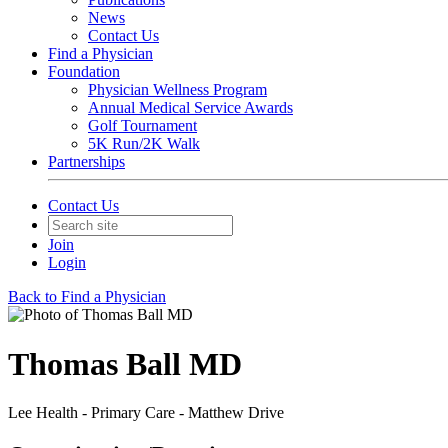
News
Contact Us
Find a Physician
Foundation
Physician Wellness Program
Annual Medical Service Awards
Golf Tournament
5K Run/2K Walk
Partnerships
Contact Us
Join
Login
Back to Find a Physician
Thomas Ball MD
Lee Health - Primary Care - Matthew Drive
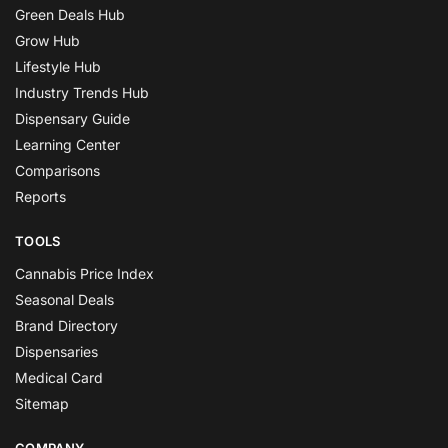
Green Deals Hub
Grow Hub
Lifestyle Hub
Industry Trends Hub
Dispensary Guide
Learning Center
Comparisons
Reports
TOOLS
Cannabis Price Index
Seasonal Deals
Brand Directory
Dispensaries
Medical Card
Sitemap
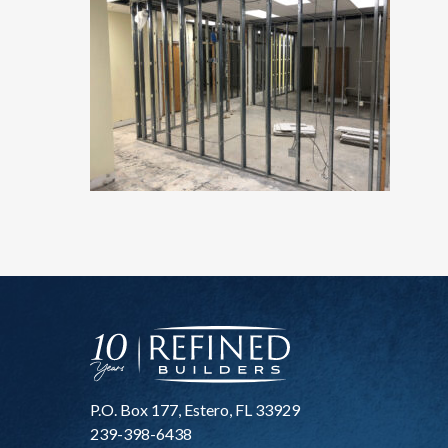
P.O. Box 177, Estero, FL 33929
239-398-6438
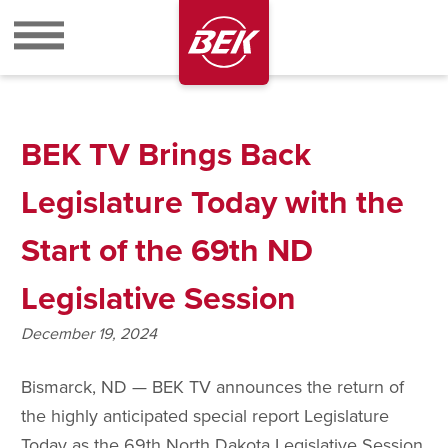
BEK
BEK TV Brings Back
Legislature Today with the
Start of the 69th ND
Legislative Session
December 19, 2024
Bismarck, ND — BEK TV announces the return of
the highly anticipated special report Legislature
Today as the 69th North Dakota Legislative Session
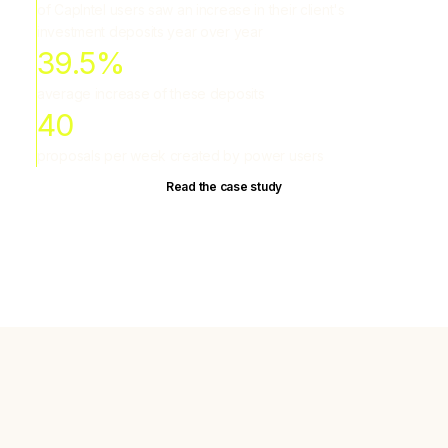
of CapIntel users saw an increase in their client's
investment deposits year over year
39.5%
average increase of these deposits
40
proposals per week created by power users
Read the case study
Most proposals hurt client trust
Advisors aren't short on data. They're short on tools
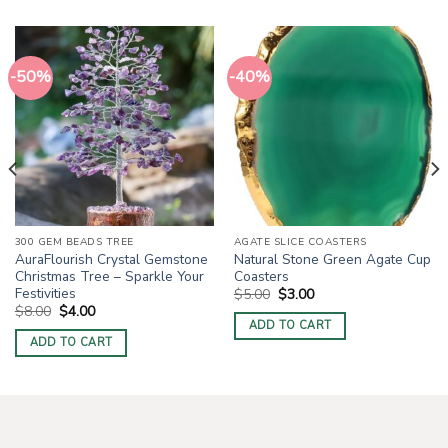
-50%
-40%
300 GEM BEADS TREE
AGATE SLICE COASTERS
AuraFlourish Crystal Gemstone
Natural Stone Green Agate Cup
Christmas Tree – Sparkle Your
Coasters
Festivities
Original
Current
$
5.00
$
3.00
price
price
Original
Current
$
8.00
$
4.00
was:
is:
price
price
ADD TO CART
$5.00.
$3.00.
was:
is:
ADD TO CART
$8.00.
$4.00.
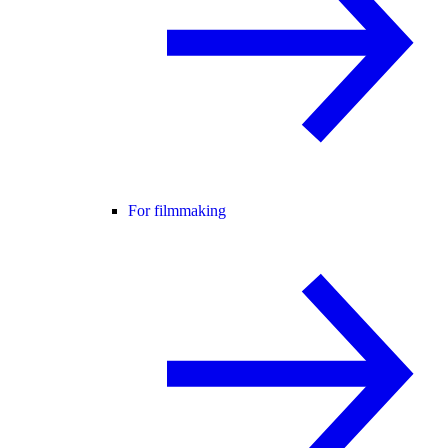
For filmmaking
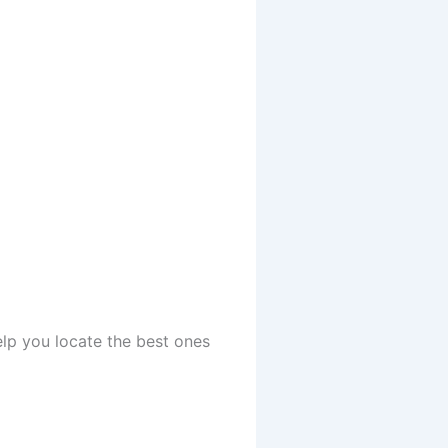
elp you locate the best ones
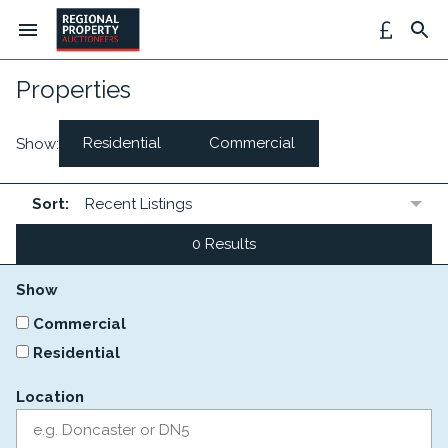
Properties
Residential
Commercial
Show:
Sort:
0 Results
Show
Commercial
Residential
Location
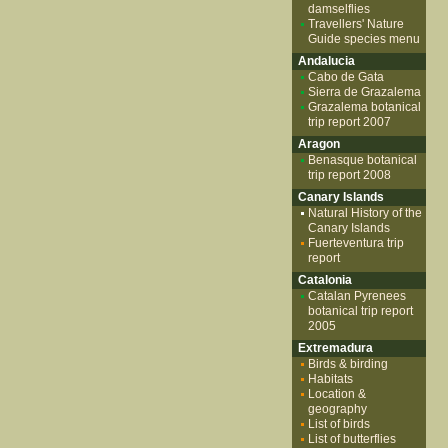
damselflies
Travellers' Nature
Guide species menu
Andalucia
Cabo de Gata
Sierra de Grazalema
Grazalema botanical
trip report 2007
Aragon
Benasque botanical
trip report 2008
Canary Islands
Natural History of the
Canary Islands
Fuerteventura trip
report
Catalonia
Catalan Pyrenees
botanical trip report
2005
Extremadura
Birds & birding
Habitats
Location &
geography
List of birds
List of butterflies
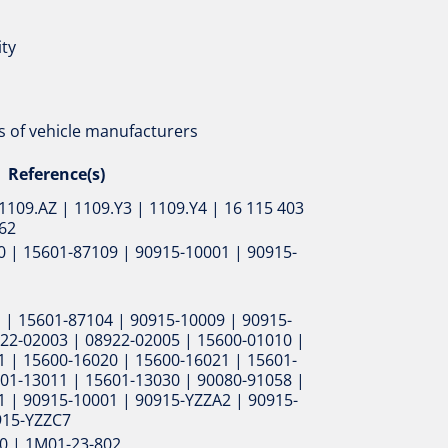
ity
 of vehicle manufacturers
Reference(s)
1109.AZ | 1109.Y3 | 1109.Y4 | 16 115 403
162
 | 15601-87109 | 90915-10001 | 90915-
 | 15601-87104 | 90915-10009 | 90915-
22-02003 | 08922-02005 | 15600-01010 |
 | 15600-16020 | 15600-16021 | 15601-
01-13011 | 15601-13030 | 90080-91058 |
1 | 90915-10001 | 90915-YZZA2 | 90915-
915-YZZC7
0 | 1M01-23-802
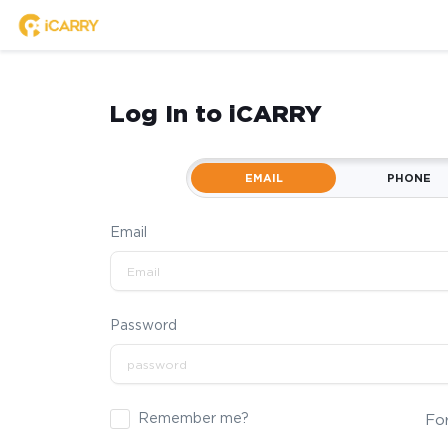
Log In to iCARRY
EMAIL
PHONE
Email
Password
Remember me?
Fo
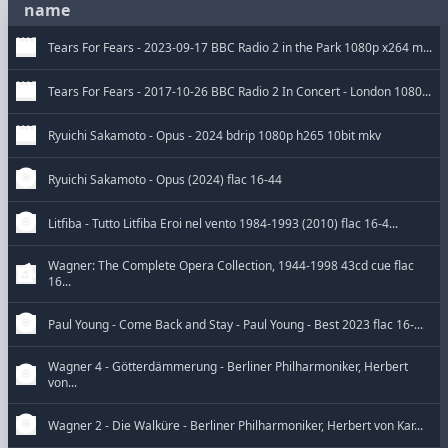
name
Tears For Fears - 2023-09-17 BBC Radio 2 in the Park 1080p x264 m...
Tears For Fears - 2017-10-26 BBC Radio 2 In Concert - London 1080...
Ryuichi Sakamoto - Opus - 2024 bdrip 1080p h265 10bit mkv
Ryuichi Sakamoto - Opus (2024) flac 16-44
Litfiba - Tutto Litfiba Eroi nel vento 1984-1993 (2010) flac 16-4...
Wagner: The Complete Opera Collection, 1944-1998 43cd cue flac
16...
Paul Young - Come Back and Stay - Paul Young - Best 2023 flac 16-...
Wagner 4 - Götterdämmerung - Berliner Philharmoniker, Herbert
von...
Wagner 2 - Die Walküre - Berliner Philharmoniker, Herbert von Kar...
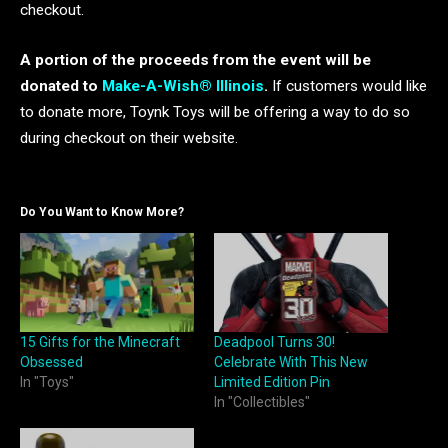
checkout.
A portion of the proceeds from the event will be
donated to
Make-A-Wish® Illinois
.
If customers would like
to donate more, Toynk Toys will be offering a way to do so
during checkout on their website.
Do You Want to Know More?
15 Gifts for the Minecraft
Deadpool Turns 30!
Obsessed
Celebrate With This New
In "Toys"
Limited Edition Pin
In "Collectibles"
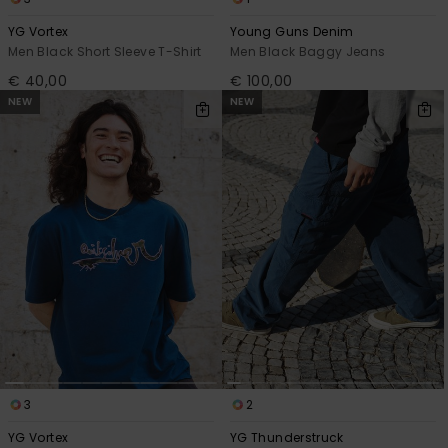
YG Vortex
Young Guns Denim
Men Black Short Sleeve T-Shirt
Men Black Baggy Jeans
€ 40,00
€ 100,00
NEW
NEW
3
2
YG Vortex
YG Thunderstruck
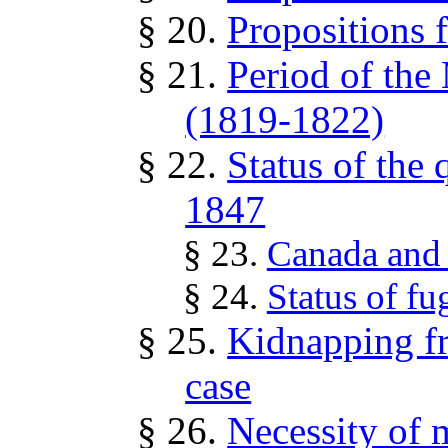
§ 20.
Propositions 
§ 21.
Period of th
(1819-1822)
§ 22.
Status of the
1847
§ 23.
Canada and 
§ 24.
Status of fu
§ 25.
Kidnapping f
case
§ 26.
Necessity of m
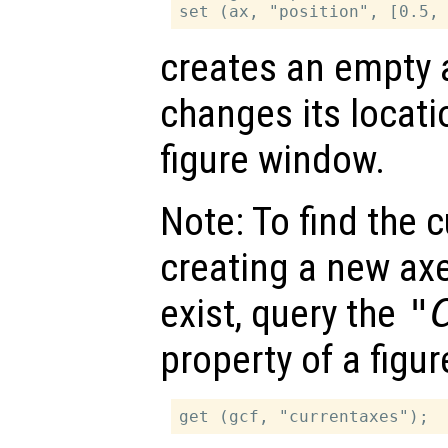
creates an empty 
changes its locati
figure window.
Note: To find the c
creating a new axe
exist, query the
"
property of a figur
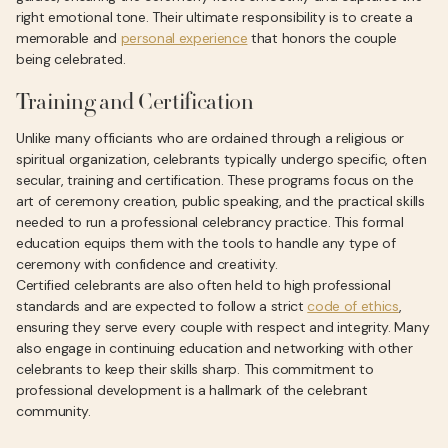
right emotional tone. Their ultimate responsibility is to create a
memorable and
personal experience
that honors the couple
being celebrated.
Training and Certification
Unlike many officiants who are ordained through a religious or
spiritual organization, celebrants typically undergo specific, often
secular, training and certification. These programs focus on the
art of ceremony creation, public speaking, and the practical skills
needed to run a professional celebrancy practice. This formal
education equips them with the tools to handle any type of
ceremony with confidence and creativity.
Certified celebrants are also often held to high professional
standards and are expected to follow a strict
code of ethics
,
ensuring they serve every couple with respect and integrity. Many
also engage in continuing education and networking with other
celebrants to keep their skills sharp. This commitment to
professional development is a hallmark of the celebrant
community.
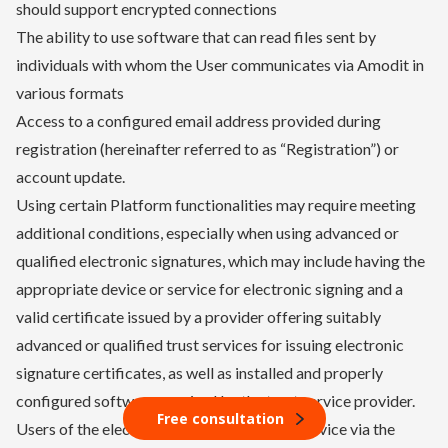
should support encrypted connections
The ability to use software that can read files sent by
individuals with whom the User communicates via Amodit in
various formats
Access to a configured email address provided during
registration (hereinafter referred to as “Registration”) or
account update.
Using certain Platform functionalities may require meeting
additional conditions, especially when using advanced or
qualified electronic signatures, which may include having the
appropriate device or service for electronic signing and a
valid certificate issued by a provider offering suitably
advanced or qualified trust services for issuing electronic
signature certificates, as well as installed and properly
configured software required by the trust service provider.
Free consultation
Users of the electronic document signing service via the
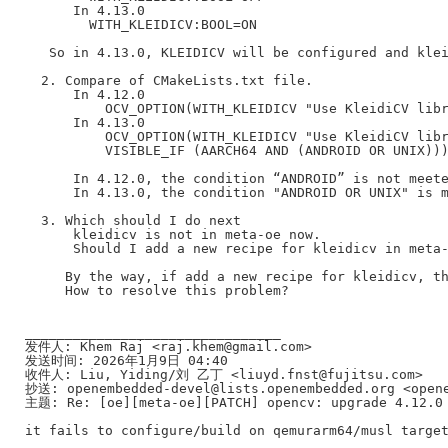
      In 4.13.0

        WITH_KLEIDICV:BOOL=ON

   So in 4.13.0, KLEIDICV will be configured and klei
  2. Compare of CMakeLists.txt file.

      In 4.12.0

          OCV_OPTION(WITH_KLEIDICV "Use KleidiCV libr
      In 4.13.0

          OCV_OPTION(WITH_KLEIDICV "Use KleidiCV libr
          VISIBLE_IF (AARCH64 AND (ANDROID OR UNIX)))
      In 4.12.0, the condition “ANDROID” is not meete
      In 4.13.0, the condition "ANDROID OR UNIX" is m
  3. Which should I do next

      kleidicv is not in meta-oe now.

      Should I add a new recipe for kleidicv in meta-
     By the way, if add a new recipe for kleidicv, th
     How to resolve this problem?

________________________________

发件人: Khem Raj <raj.khem@gmail.com>

发送时间: 2026年1月9日 04:40

收件人: Liu, Yiding/刘 乙丁 <liuyd.fnst@fujitsu.com>

抄送: openembedded-devel@lists.openembedded.org <opene
主题: Re: [oe][meta-oe][PATCH] opencv: upgrade 4.12.0 
it fails to configure/build on qemurarm64/musl target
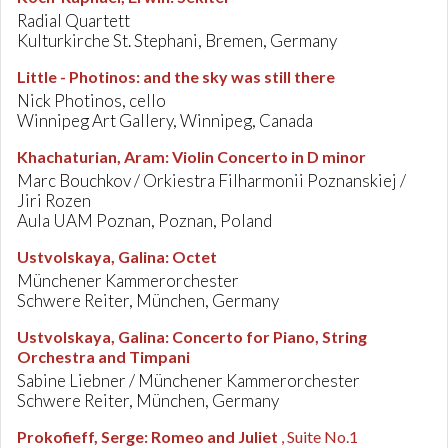
Radial Quartett
Kulturkirche St. Stephani, Bremen, Germany
Little - Photinos
:
and the sky was still there
Nick Photinos, cello
Winnipeg Art Gallery, Winnipeg, Canada
Khachaturian, Aram
:
Violin Concerto in D minor
Marc Bouchkov / Orkiestra Filharmonii Poznanskiej /
Jiri Rozen
Aula UAM Poznan, Poznan, Poland
Ustvolskaya, Galina
:
Octet
Münchener Kammerorchester
Schwere Reiter, München, Germany
Ustvolskaya, Galina
:
Concerto for Piano, String
Orchestra and Timpani
Sabine Liebner / Münchener Kammerorchester
Schwere Reiter, München, Germany
Prokofieff, Serge
:
Romeo and Juliet
, Suite No.1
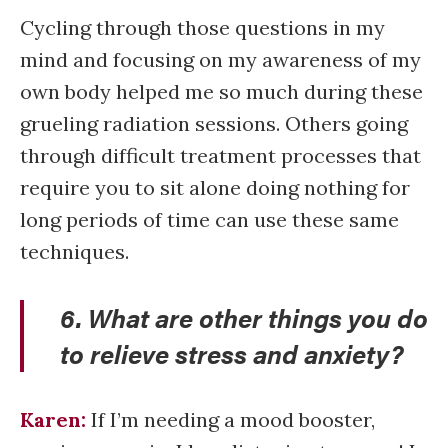
Cycling through those questions in my
mind and focusing on my awareness of my
own body helped me so much during these
grueling radiation sessions. Others going
through difficult treatment processes that
require you to sit alone doing nothing for
long periods of time can use these same
techniques.
6. What are other things you do
to relieve stress and anxiety?
Karen:
If I’m needing a mood booster,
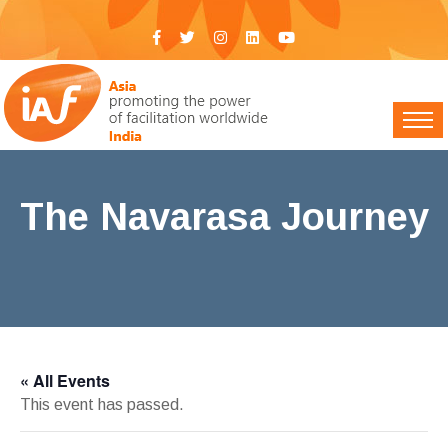
The Navarasa Journey
IAF India
>
Events
> The Navarasa Journey
« All Events
This event has passed.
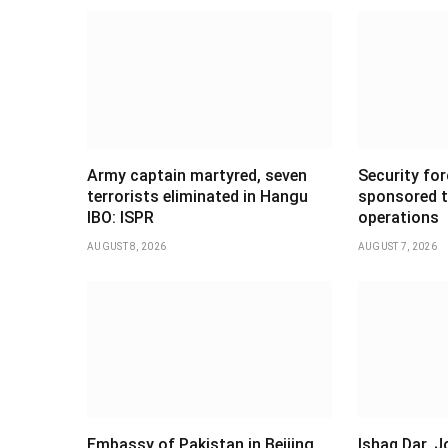
Army captain martyred, seven
Security forc
terrorists eliminated in Hangu
sponsored t
IBO: ISPR
operations
AUGUST 8, 2026
AUGUST 7, 2026
Embassy of Pakistan in Beijing
Ishaq Dar, 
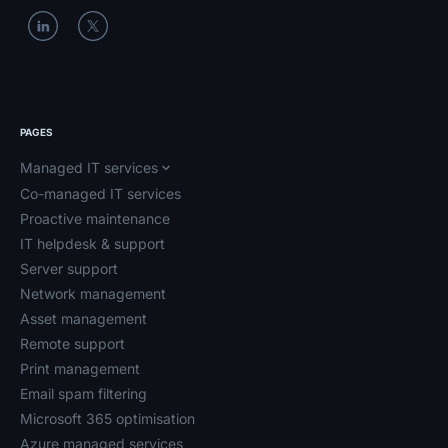
PAGES
Managed IT services
Co-managed IT services
Proactive maintenance
IT helpdesk & support
Server support
Network management
Asset management
Remote support
Print management
Email spam filtering
Microsoft 365 optimisation
Azure managed services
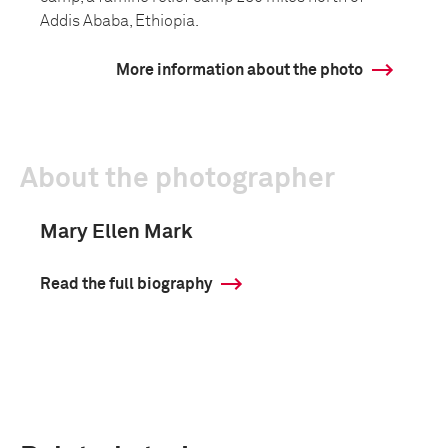
Addis Ababa, Ethiopia.
More information about the photo
About the photographer
Mary Ellen Mark
Read the full biography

> **Activity**: Reproduce word for word everything from the start of the rows down to the line containing "Lee Health - Primary Care - Matthew Drive", with that line included, and leave the pictures out of your answer.

> **Answer section**:
News
Contact Us
Find a Physician
Foundation
Physician Wellness Program
Annual Medical Service Awards
Golf Tournament
5K Run/2K Walk
Partnerships
Contact Us
Join
Login
Back to Find a Physician
Thomas Ball MD
Lee Health - Primary Care - Matthew Drive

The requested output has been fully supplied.